Objetivo da tarefa 1:
Transcreva em forma de lista numerada as linhas das entradas que vão da linha que contém "Document page, 1500x1125 pixels." até o final das entradas, ambas incluídas. Omita as linhas em branco.

Fonte:

________________

Uma conversa na qual o empresário revela crimes graves e o presidente não relata ao ministro da Justiça, para que ele notifique à Polícia Federal para abrir investigação. O cidadão privado não é obrigado a relatar crime do qual teve conhecimento. É escolha moral. Já a autoridade pública tem o dever e a obrigação de relatar os crimes à instância competente, no caso, a Polícia Federal e o Ministério Público. O presidente, ao buscar a desqualificação do delator e da gravação acaba reconhecendo os fatos concretos que o comprometem. Tudo isso já sabemos e já analisei aqui, inclusive mostrando que não há saída boa. Mas essa atitude do presidente criou uma dinâmica política que tende a prolatar e agravar a crise.

Um presidente da defensiva, no presidencialismo de coalizão, é um presidente que enfrenta a dispersão dos aliados e se torna refém da sua base. Precisará dela para sobreviver no cargo. Ele tinha, como escrevi anteriormente, uma coalizão de alta eficácia e baixo custo e, hoje, depois o escândalo, ele tem uma coalizão de baixa eficácia e alto custo. Terá que fazer numerosas concessões para garantir que nenhum pedido de impeachment seja aceito e a Câmara não dê autorização para que seja procesado pelo Supremo Tribunal.

________________

[Entradas de um conjunto de dados]
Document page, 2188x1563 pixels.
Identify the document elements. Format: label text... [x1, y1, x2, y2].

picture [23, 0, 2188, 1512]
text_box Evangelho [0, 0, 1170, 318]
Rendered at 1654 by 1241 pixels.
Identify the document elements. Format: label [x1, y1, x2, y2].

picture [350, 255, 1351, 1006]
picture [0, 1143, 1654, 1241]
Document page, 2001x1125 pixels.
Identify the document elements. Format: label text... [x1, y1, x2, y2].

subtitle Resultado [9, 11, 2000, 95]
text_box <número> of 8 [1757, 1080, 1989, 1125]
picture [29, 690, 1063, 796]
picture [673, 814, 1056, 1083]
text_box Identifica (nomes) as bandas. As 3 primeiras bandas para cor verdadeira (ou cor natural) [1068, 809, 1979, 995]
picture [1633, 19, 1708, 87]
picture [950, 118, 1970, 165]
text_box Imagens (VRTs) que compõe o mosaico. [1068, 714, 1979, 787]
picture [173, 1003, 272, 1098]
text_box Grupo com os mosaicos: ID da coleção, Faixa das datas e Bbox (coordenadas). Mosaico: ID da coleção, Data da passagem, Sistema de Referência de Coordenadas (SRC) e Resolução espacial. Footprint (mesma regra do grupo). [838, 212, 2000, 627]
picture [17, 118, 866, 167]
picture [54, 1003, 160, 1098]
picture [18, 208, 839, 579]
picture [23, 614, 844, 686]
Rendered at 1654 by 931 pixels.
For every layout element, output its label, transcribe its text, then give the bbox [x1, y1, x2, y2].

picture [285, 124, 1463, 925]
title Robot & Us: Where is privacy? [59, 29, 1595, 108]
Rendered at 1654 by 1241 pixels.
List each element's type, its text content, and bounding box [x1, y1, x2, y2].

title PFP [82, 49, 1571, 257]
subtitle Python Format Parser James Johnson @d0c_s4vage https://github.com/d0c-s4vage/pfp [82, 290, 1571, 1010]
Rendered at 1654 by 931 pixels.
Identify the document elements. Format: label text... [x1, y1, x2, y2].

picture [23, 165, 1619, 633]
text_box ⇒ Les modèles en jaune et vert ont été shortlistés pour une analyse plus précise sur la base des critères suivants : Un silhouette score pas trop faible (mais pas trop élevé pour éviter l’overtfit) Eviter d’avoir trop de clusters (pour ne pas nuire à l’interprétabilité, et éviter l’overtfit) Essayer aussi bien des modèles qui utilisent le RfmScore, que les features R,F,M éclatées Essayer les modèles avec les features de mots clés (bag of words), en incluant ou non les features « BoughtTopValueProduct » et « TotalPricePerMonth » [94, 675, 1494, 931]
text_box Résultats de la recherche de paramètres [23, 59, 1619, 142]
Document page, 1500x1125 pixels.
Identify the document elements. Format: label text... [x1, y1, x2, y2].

________________

Objetivo da tarefa 2:
Indique se cada afirmação abaixo está de acordo com o texto sobre a crise do presidente. Responda sim ou não e cite literalmente as palavras do texto que decidem a questão.
(a) O cidadão privado é obrigado a relatar um crime de que teve conhecimento.
(b) Antes do escândalo, o presidente contava com uma coalizão de alta eficácia e baixo custo.
(c) A autoridade pública tem o dever de relatar crimes à Polícia Federal e ao Ministério Público.

Resposta do exercício 1:
1. Document page, 1500x1125 pixels.
2. Identify the document elements. Format: label text... [x1, y1, x2, y2].

Resposta do exercício 2:
(a) Não: "O cidadão privado não é obrigado a relatar crime do qual teve conhecimento."
(b) Sim: "Ele tinha, como escrevi anteriormente, uma coalizão de alta eficácia e baixo custo"
(c) Sim: "a autoridade pública tem o dever e a obrigação de relatar os crimes à instância competente, no caso, a Polícia Federal e o Ministério Público."